Therapeutic antibodies administered
intravitreally are the current
standard of care to treat retinal diseases. The ocular half-life (t
1/2) is a key determinant of the duration of
target suppression. To support the development of novel, longer-acting
drugs, a reliable determination of t
1/2 is needed together with an improved understanding of the factors
that influence it. A model-based meta-analysis was conducted in humans
and nonclinical species (rat, rabbit, monkey, and pig) to determine
consensus values for the ocular t
1/2 of
IgG antibodies and Fab fragments. Results from multiple literature
and in-house pharmacokinetic studies are presented within a mechanistic
framework that assumes diffusion-controlled drug elimination from
the vitreous. Our analysis shows, both theoretically and experimentally,
that the ocular t
1/2 increases in direct
proportion to the product of the hydrodynamic radius of the macromolecule
(3.0 nm for Fab and 5.0 nm for IgG) and the square of the radius of
the vitreous globe, which varies approximately 24-fold from the rat
to the human.

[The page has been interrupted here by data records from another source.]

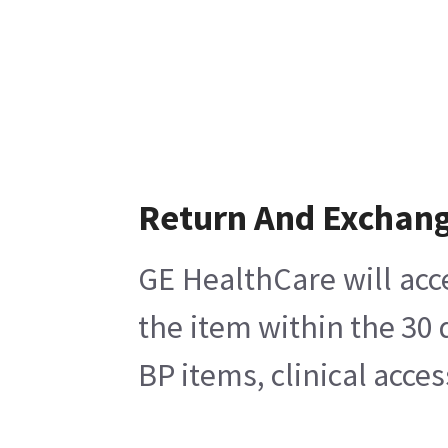
Return And Exchan
GE HealthCare will acc
the item within the 30
BP items, clinical acce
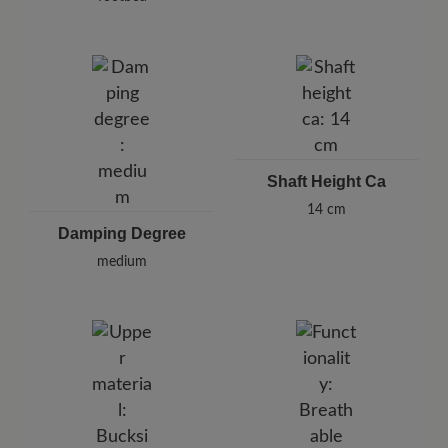
Shaft Height Ca
14 cm
Damping Degree
medium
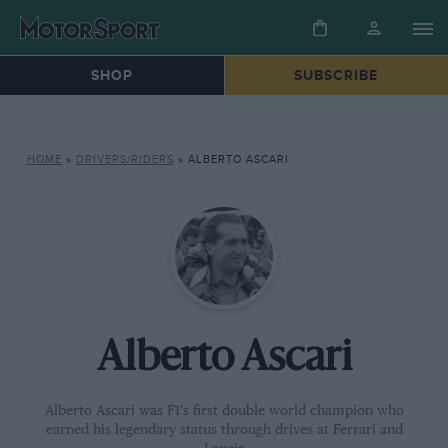
SHOP
SUBSCRIBE
HOME
»
DRIVERS/RIDERS
»
ALBERTO ASCARI
Alberto Ascari
Alberto Ascari was F1's first double world champion who
earned his legendary status through drives at Ferrari and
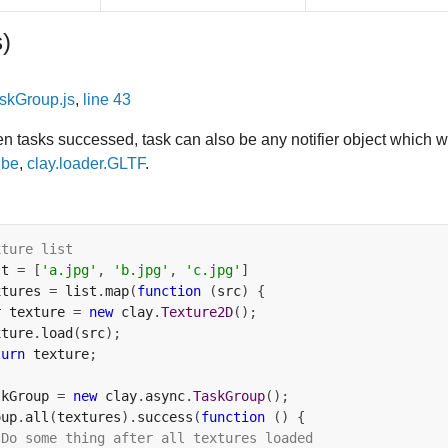
s)
skGroup.js
,
line 43
ven tasks successed, task can also be any notifier object which w
ube
,
clay.loader.GLTF
.
xture list
st 
=
[
'a.jpg'
,
'b.jpg'
,
'c.jpg'
]
xtures 
=
 list
.
map
(
function
(
src
)
{
r
 texture 
=
new
 clay
.
Texture2D
();
xture
.
load
(
src
);
turn
 texture
;
skGroup 
=
new
 clay
.
async
.
TaskGroup
();
oup
.
all
(
textures
).
success
(
function
()
{
 Do some thing after all textures loaded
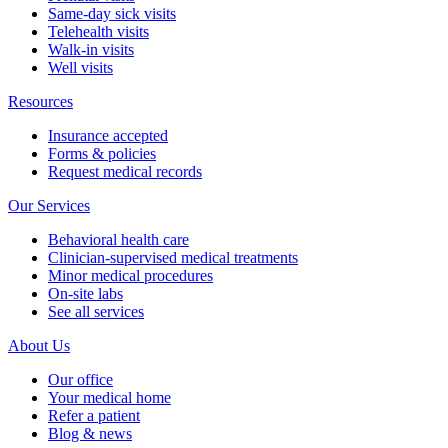
Same-day sick visits
Telehealth visits
Walk-in visits
Well visits
Resources
Insurance accepted
Forms & policies
Request medical records
Our Services
Behavioral health care
Clinician-supervised medical treatments
Minor medical procedures
On-site labs
See all services
About Us
Our office
Your medical home
Refer a patient
Blog & news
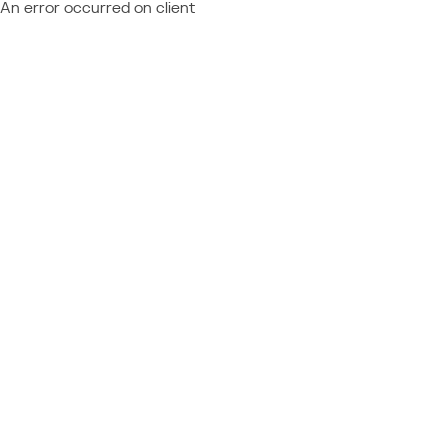
An error occurred on client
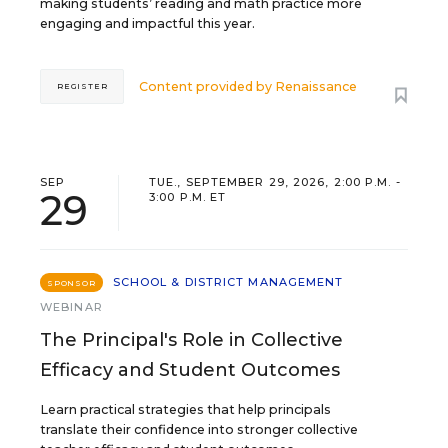
making students’ reading and math practice more
engaging and impactful this year.
Content provided by
Renaissance
REGISTER
SEP
TUE., SEPTEMBER 29, 2026, 2:00 P.M. -
29
3:00 P.M. ET
SCHOOL & DISTRICT MANAGEMENT
SPONSOR
WEBINAR
The Principal's Role in Collective
Efficacy and Student Outcomes
Learn practical strategies that help principals
translate their confidence into stronger collective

Interspecies differences in the proportionality factors
are observed and discussed in mechanistic terms. In addition, mathematical
formulae are presented that allow prediction of the ocular t
1/2 for molecules of interest. The utility of
these formulae is successfully demonstrated in case studies of aflibercept,
brolucizumab, and PEGylated Fabs, where the predicted ocular t
1/2 values are found to be in reasonable agreement
with the experimental data available for these molecules.